495 Keluarga di Surabaya Terima Bantuan 30 Kg Beras untuk Tiga Bulan

SURABAYA – Sebanyak 495 keluarga penerima manfaat (KPM) di Kelurahan Lidah Kulon, Kecamatan Lakarsantri, Surabaya, menerima bantuan pangan berupa beras untuk kebutuhan selama tiga bulan. Penyaluran bantuan tersebut ditinjau langsung Menteri Pertanian sekaligus Kepala Badan Pangan Nasional (Bapanas) RI, Andi Amran Sulaiman, Rabu (12/8/2026).

Setiap KPM menerima bantuan sebanyak 30 kilogram beras yang merupakan alokasi untuk Juli, Agustus, dan September 2026. Dengan demikian, masing-masing penerima memperoleh 10 kilogram beras untuk setiap bulan.

Penyaluran bantuan menjadi bagian dari program pangan pemerintah yang menyasar masyarakat berdasarkan data penerima yang telah ditetapkan. Di Surabaya, proses distribusi turut dikawal Pemerintah Kota Surabaya melalui Dinas Ketahanan Pangan dan Pertanian (DKPP) bersama Dinas Sosial.

Kepala DKPP Kota Surabaya, Nanik Sukristina, mengatakan data penerima bantuan yang digunakan dalam distribusi telah disesuaikan dengan data Dinas Sosial Kota Surabaya. Penerima berasal dari kelompok masyarakat yang masuk dalam kategori desil 1 hingga desil 3.

“Data penerima dari Bulog ini telah disesuaikan dengan data Dinsos Kota Surabaya, yang menyasar warga pada kategori desil 1 hingga desil 3,” ujar Nanik.

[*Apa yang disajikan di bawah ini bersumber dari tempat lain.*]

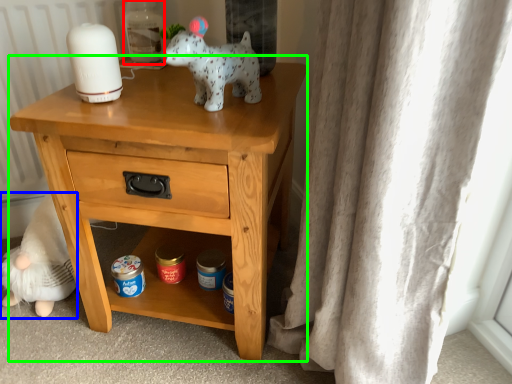
Question: Which object is the closest to the bottle (highlighted by a red box)? Choose among these: figurine (highlighted by a blue box) or nightstand (highlighted by a green box).

Choices:
 (A) figurine
 (B) nightstand

Answer: (B)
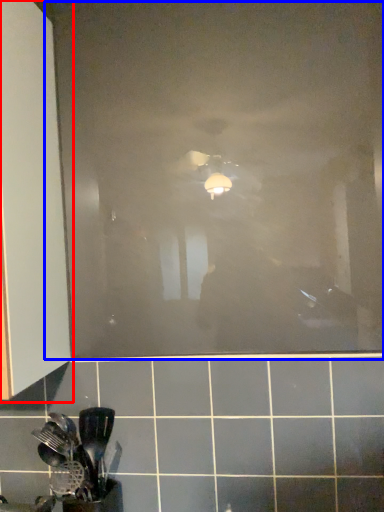
Question: Which point is closer to the camera, cabinetry (highlighted by a red box) or glass door (highlighted by a blue box)?

Choices:
 (A) cabinetry
 (B) glass door

Answer: (A)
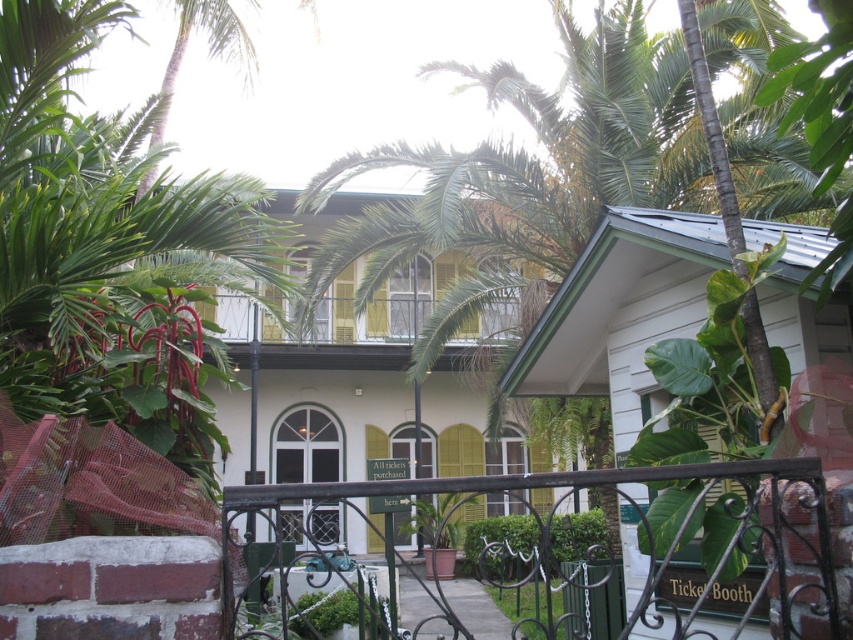
Who is shorter, green wrought iron fence at center or wooden balcony at center?

With less height is wooden balcony at center.

Is point (285, 566) in front of point (396, 355)?

That is True.

Where is `green wrought iron fence at center`? The height and width of the screenshot is (640, 853). green wrought iron fence at center is located at coordinates (611, 484).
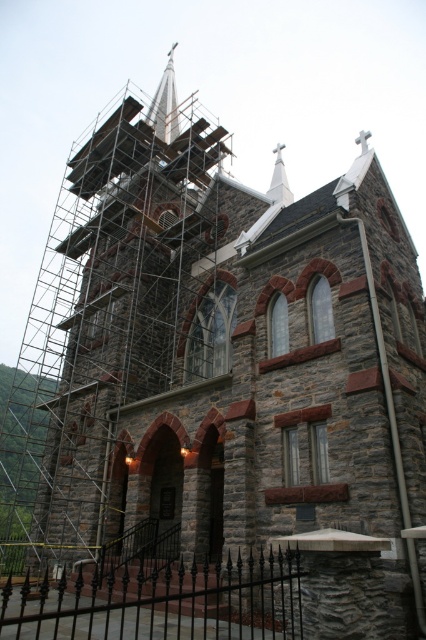
Question: Can you confirm if silver metallic spire at upper center is smaller than white smooth steeple at upper center?

Choices:
 (A) yes
 (B) no

Answer: (B)

Question: From the image, what is the correct spatial relationship of silver metallic spire at upper center in relation to white smooth steeple at upper center?

Choices:
 (A) below
 (B) above

Answer: (B)

Question: In this image, where is silver metallic spire at upper center located relative to white smooth steeple at upper center?

Choices:
 (A) left
 (B) right

Answer: (A)

Question: Which point is farther from the camera taking this photo?

Choices:
 (A) (172, 97)
 (B) (281, 193)

Answer: (A)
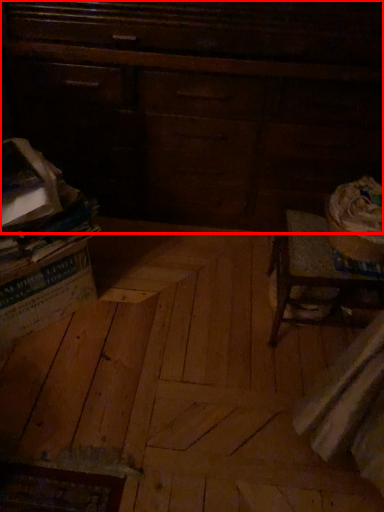
Question: From the image, what is the correct spatial relationship of furniture (annotated by the red box) in relation to plywood?

Choices:
 (A) right
 (B) left

Answer: (A)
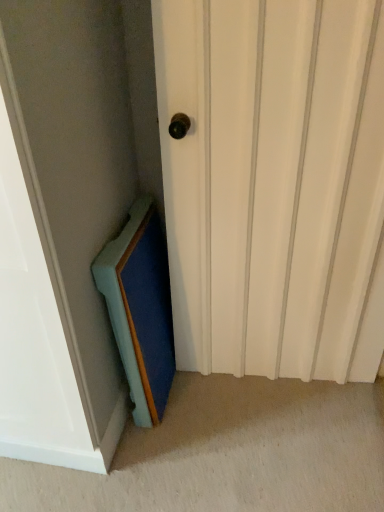
Question: Can you confirm if teal wood medicine cabinet at lower left is positioned to the right of white matte door at center?

Choices:
 (A) no
 (B) yes

Answer: (A)

Question: From a real-world perspective, is teal wood medicine cabinet at lower left positioned over white matte door at center based on gravity?

Choices:
 (A) no
 (B) yes

Answer: (A)

Question: Considering the relative positions of teal wood medicine cabinet at lower left and white matte door at center in the image provided, is teal wood medicine cabinet at lower left to the left of white matte door at center from the viewer's perspective?

Choices:
 (A) yes
 (B) no

Answer: (A)

Question: Is white matte door at center surrounded by teal wood medicine cabinet at lower left?

Choices:
 (A) yes
 (B) no

Answer: (B)

Question: Is teal wood medicine cabinet at lower left behind white matte door at center?

Choices:
 (A) no
 (B) yes

Answer: (B)

Question: From the image's perspective, would you say teal wood medicine cabinet at lower left is shown under white matte door at center?

Choices:
 (A) no
 (B) yes

Answer: (B)

Question: Does white matte door at center have a greater height compared to teal wood medicine cabinet at lower left?

Choices:
 (A) yes
 (B) no

Answer: (A)

Question: From the image's perspective, is white matte door at center below teal wood medicine cabinet at lower left?

Choices:
 (A) yes
 (B) no

Answer: (B)

Question: Considering the relative sizes of white matte door at center and teal wood medicine cabinet at lower left in the image provided, is white matte door at center bigger than teal wood medicine cabinet at lower left?

Choices:
 (A) no
 (B) yes

Answer: (B)

Question: Is the depth of white matte door at center less than that of teal wood medicine cabinet at lower left?

Choices:
 (A) yes
 (B) no

Answer: (A)

Question: Is white matte door at center touching teal wood medicine cabinet at lower left?

Choices:
 (A) no
 (B) yes

Answer: (A)

Question: Considering the relative sizes of white matte door at center and teal wood medicine cabinet at lower left in the image provided, is white matte door at center wider than teal wood medicine cabinet at lower left?

Choices:
 (A) yes
 (B) no

Answer: (A)

Question: Do you think white matte door at center is within teal wood medicine cabinet at lower left, or outside of it?

Choices:
 (A) outside
 (B) inside

Answer: (A)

Pemerintah Percepat Distribusi Bantuan

Menteri Pertanian Andi Amran Sulaiman mengatakan bantuan pangan tersebut merupakan bagian dari arahan Presiden untuk mempercepat penyaluran bantuan kepada masyarakat yang membutuhkan.

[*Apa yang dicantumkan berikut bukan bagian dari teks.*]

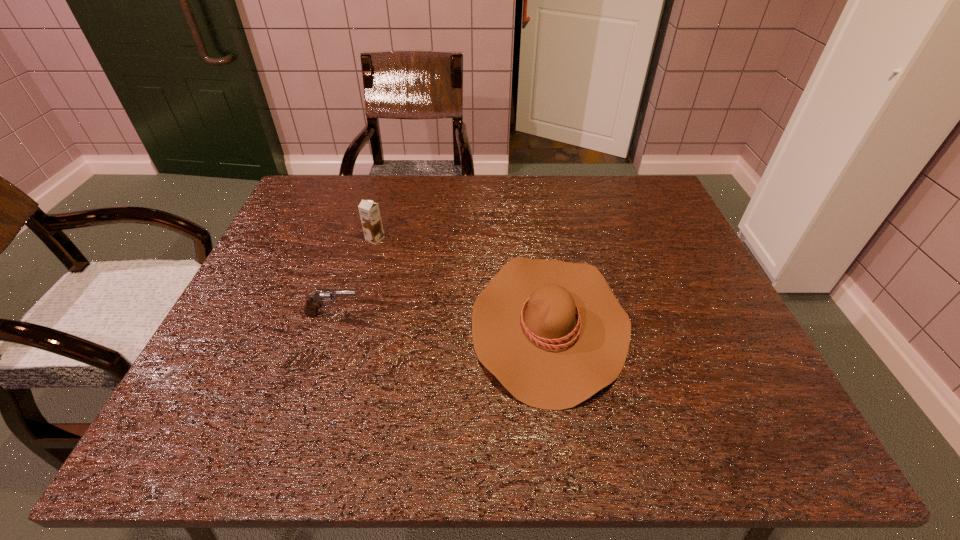
Image resolution: width=960 pixels, height=540 pixels. In the image, there is a desktop. In order to click on vacant space at the right edge in this screenshot , I will do `click(686, 264)`.

This screenshot has width=960, height=540. I want to click on free spot at the far left corner of the desktop, so click(x=328, y=184).

Identify the location of free space at the near right corner. (774, 421).

Where is `free space between the rightmost object and the farthest object`? free space between the rightmost object and the farthest object is located at coordinates (462, 281).

Where is `vacant area between the pistol and the cowboy hat`? This screenshot has width=960, height=540. vacant area between the pistol and the cowboy hat is located at coordinates (441, 319).

This screenshot has width=960, height=540. I want to click on free area in between the chocolate milk and the pistol, so click(x=354, y=276).

The width and height of the screenshot is (960, 540). In order to click on free space that is in between the pistol and the chocolate milk in this screenshot , I will do `click(354, 276)`.

At what (x,y) coordinates should I click in order to perform the action: click on empty space between the cowboy hat and the pistol. Please return your answer as a coordinate pair (x, y). Looking at the image, I should click on (441, 319).

What are the coordinates of `vacant space that's between the pistol and the chocolate milk` in the screenshot? It's located at (354, 276).

Identify the location of unoccupied area between the pistol and the chocolate milk. This screenshot has height=540, width=960. (354, 276).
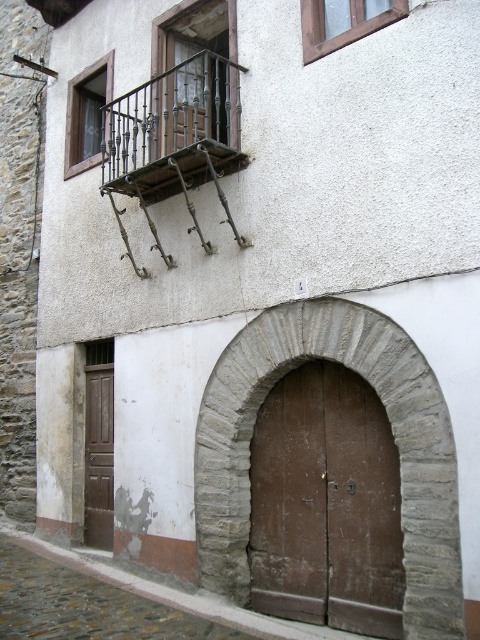
Question: Among these objects, which one is nearest to the camera?

Choices:
 (A) brown wooden door at center
 (B) brown wooden door at lower left
 (C) dark brown wrought iron balcony at upper left
 (D) stone arched doorway at center

Answer: (D)

Question: Which point appears closest to the camera in this image?

Choices:
 (A) pyautogui.click(x=407, y=515)
 (B) pyautogui.click(x=269, y=422)

Answer: (A)

Question: Does dark brown wrought iron balcony at upper left appear over brown wooden door at lower left?

Choices:
 (A) yes
 (B) no

Answer: (A)

Question: Does brown wooden door at center have a lesser width compared to dark brown wrought iron balcony at upper left?

Choices:
 (A) no
 (B) yes

Answer: (B)

Question: Which point is closer to the camera?

Choices:
 (A) brown wooden door at center
 (B) stone arched doorway at center
 (C) brown wooden door at lower left

Answer: (B)

Question: Considering the relative positions of stone arched doorway at center and brown wooden door at center in the image provided, where is stone arched doorway at center located with respect to brown wooden door at center?

Choices:
 (A) above
 (B) below

Answer: (A)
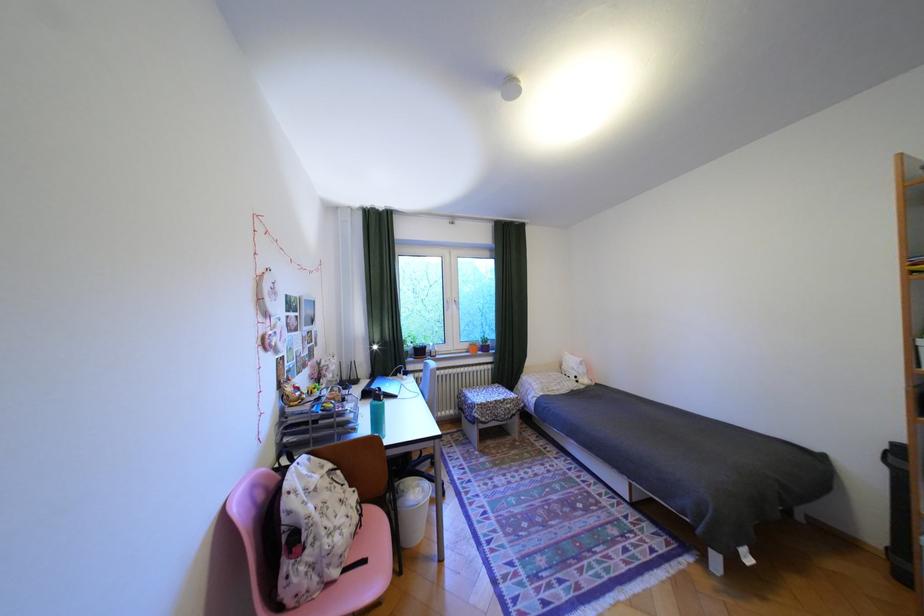
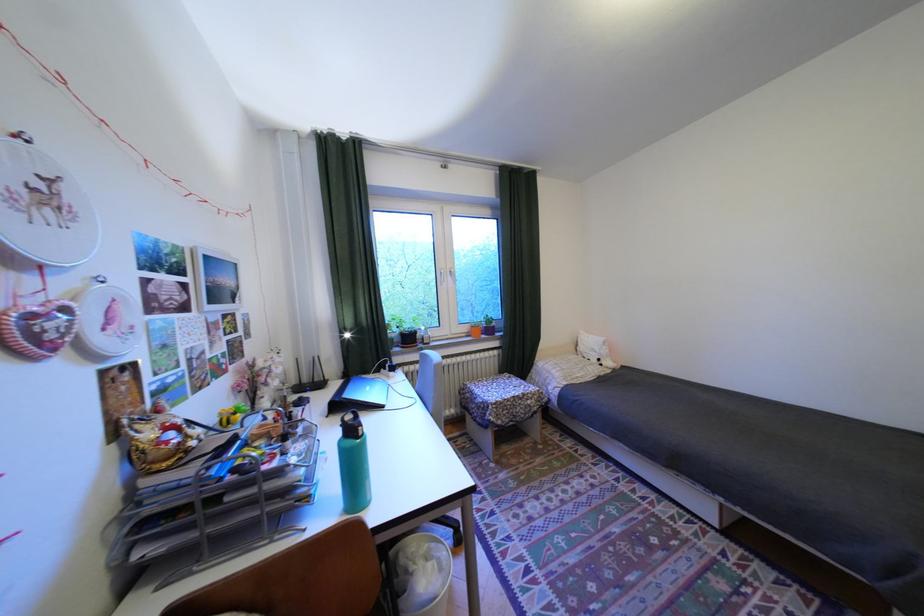
In the second image, find the point that corresponds to pixel 388 403 in the first image.

(361, 443)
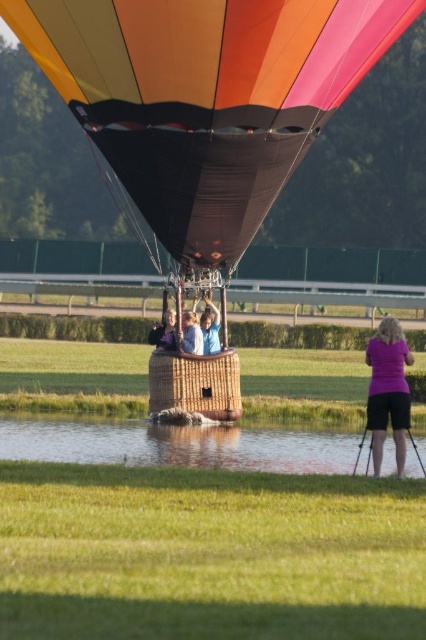
Does clear water at lower center have a smaller size compared to light blue denim jacket at center?

Actually, clear water at lower center might be larger than light blue denim jacket at center.

Image resolution: width=426 pixels, height=640 pixels. What do you see at coordinates (175, 444) in the screenshot? I see `clear water at lower center` at bounding box center [175, 444].

Image resolution: width=426 pixels, height=640 pixels. Find the location of `clear water at lower center`. clear water at lower center is located at coordinates (175, 444).

Where is `clear water at lower center`? clear water at lower center is located at coordinates [175, 444].

Between woven brown basket at center and light blue denim jacket at center, which one is positioned lower?

woven brown basket at center is lower down.

Measure the distance between woven brown basket at center and light blue denim jacket at center.

woven brown basket at center and light blue denim jacket at center are 91.33 centimeters apart from each other.

Is point (236, 397) closer to camera compared to point (147, 340)?

Yes, point (236, 397) is closer to viewer.

This screenshot has height=640, width=426. I want to click on woven brown basket at center, so click(x=195, y=384).

Which is more to the left, multicolored wicker basket at center or purple matte shorts at lower right?

Positioned to the left is multicolored wicker basket at center.

Is point (294, 118) positioned after point (374, 403)?

Yes, it is behind point (374, 403).

Where is `multicolored wicker basket at center`? Image resolution: width=426 pixels, height=640 pixels. multicolored wicker basket at center is located at coordinates (204, 104).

Menurutnya, program tersebut secara nasional menyasar sekitar 33,4 juta penerima manfaat di seluruh Indonesia. Pemerintah mendorong agar proses distribusi dilakukan secepat mungkin.

“Ini arahan Bapak Presiden, kita bagikan untuk 33,4 juta penerima manfaat di seluruh Indonesia,” kata Amran.

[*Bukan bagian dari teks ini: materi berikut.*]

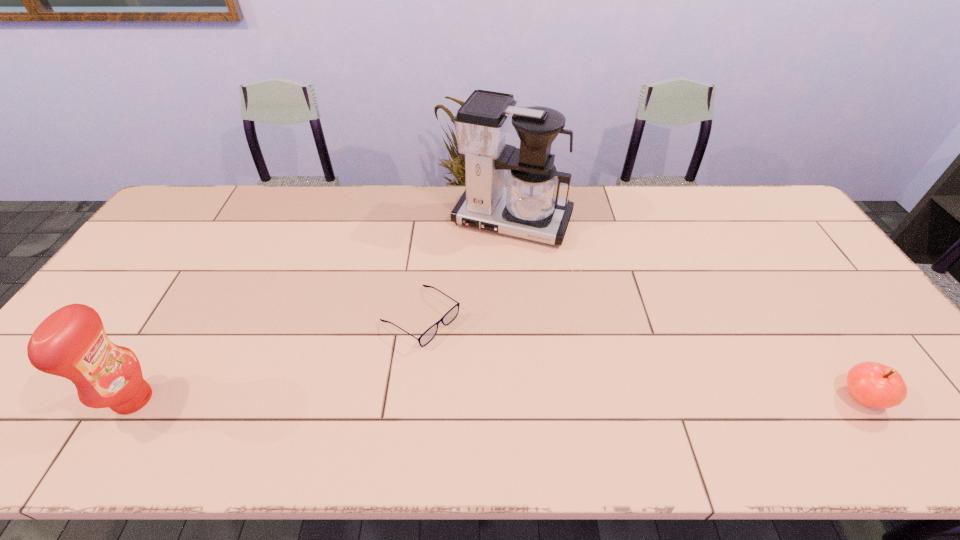
Where is `the leftmost object`? the leftmost object is located at coordinates (71, 342).

I want to click on condiment, so click(71, 342).

Locate an element on the screen. Image resolution: width=960 pixels, height=540 pixels. the third tallest object is located at coordinates (872, 384).

The image size is (960, 540). I want to click on apple, so click(x=872, y=384).

You are a GUI agent. You are given a task and a screenshot of the screen. Output one action in this format:
    pyautogui.click(x=<x>, y=<y>)
    Task: Click on the second farthest object
    The height and width of the screenshot is (540, 960).
    Given the screenshot: What is the action you would take?
    pyautogui.click(x=430, y=333)

At what (x,y) coordinates should I click in order to perform the action: click on the shortest object. Please return your answer as a coordinate pair (x, y). Looking at the image, I should click on (430, 333).

Identify the location of the farthest object. (529, 207).

Identify the location of coffee maker. (529, 207).

Locate an element on the screen. free spot located on the label side of the leftmost object is located at coordinates (277, 399).

Locate an element on the screen. free space located on the left of the rightmost object is located at coordinates (782, 397).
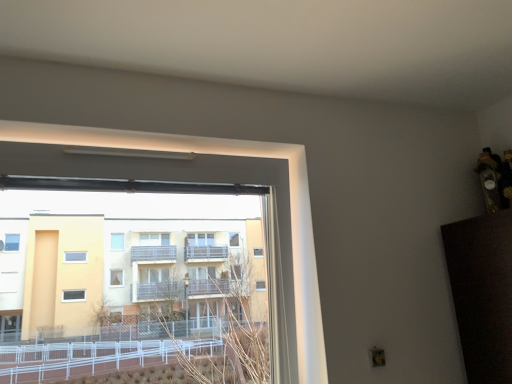
This screenshot has width=512, height=384. What do you see at coordinates (227, 155) in the screenshot?
I see `transparent glass window at left` at bounding box center [227, 155].

Where is `transparent glass window at left`? This screenshot has height=384, width=512. transparent glass window at left is located at coordinates (227, 155).

This screenshot has width=512, height=384. In order to click on transparent glass window at left in this screenshot , I will do `click(227, 155)`.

Amran juga menyebut stok beras nasional berada pada level yang tinggi, yakni sekitar 5,2 juta ton. Kondisi tersebut menjadi salah satu faktor yang mendorong pemerintah mempercepat penyaluran bantuan pangan kepada masyarakat.

“Bantuan pangan sudah berjalan, kesejahteraan petani meningkat, dan stok kita banyak dalam waktu yang sesingkat-singkatnya,” ujarnya.

Di Surabaya, pemerintah daerah turut memastikan proses distribusi di lapangan berlangsung sesuai dengan data penerima. Pemkot juga menyatakan kesiapan untuk memfasilitasi penyaluran bantuan serupa di wilayah lainnya.

Mentan Bagikan Beras kepada Ojol dan Kurir

Selain penyaluran bantuan melalui skema Bulog, kunjungan Mentan ke lokasi juga diwarnai pembagian beras secara spontan kepada sejumlah pengemudi ojek online dan kurir logistik yang berada di sekitar lokasi kegiatan.

Paket beras tersebut diberikan di luar kuota bantuan Bulog bagi KPM yang telah terdata.

Kegiatan tersebut sekaligus menjadi bagian dari rangkaian peninjauan pemerintah terhadap pelaksanaan program bantuan pangan di daerah.

Pemkot Surabaya menilai kolaborasi antara pemerintah pusat dan daerah diperlukan agar program pangan tidak hanya berjalan secara administratif, tetapi benar-benar sampai kepada masyarakat yang menjadi sasaran.

Dengan pengawalan distribusi di tingkat daerah, bantuan pangan diharapkan dapat diterima masyarakat sesuai dengan alokasi dan data penerima yang telah ditetapkan.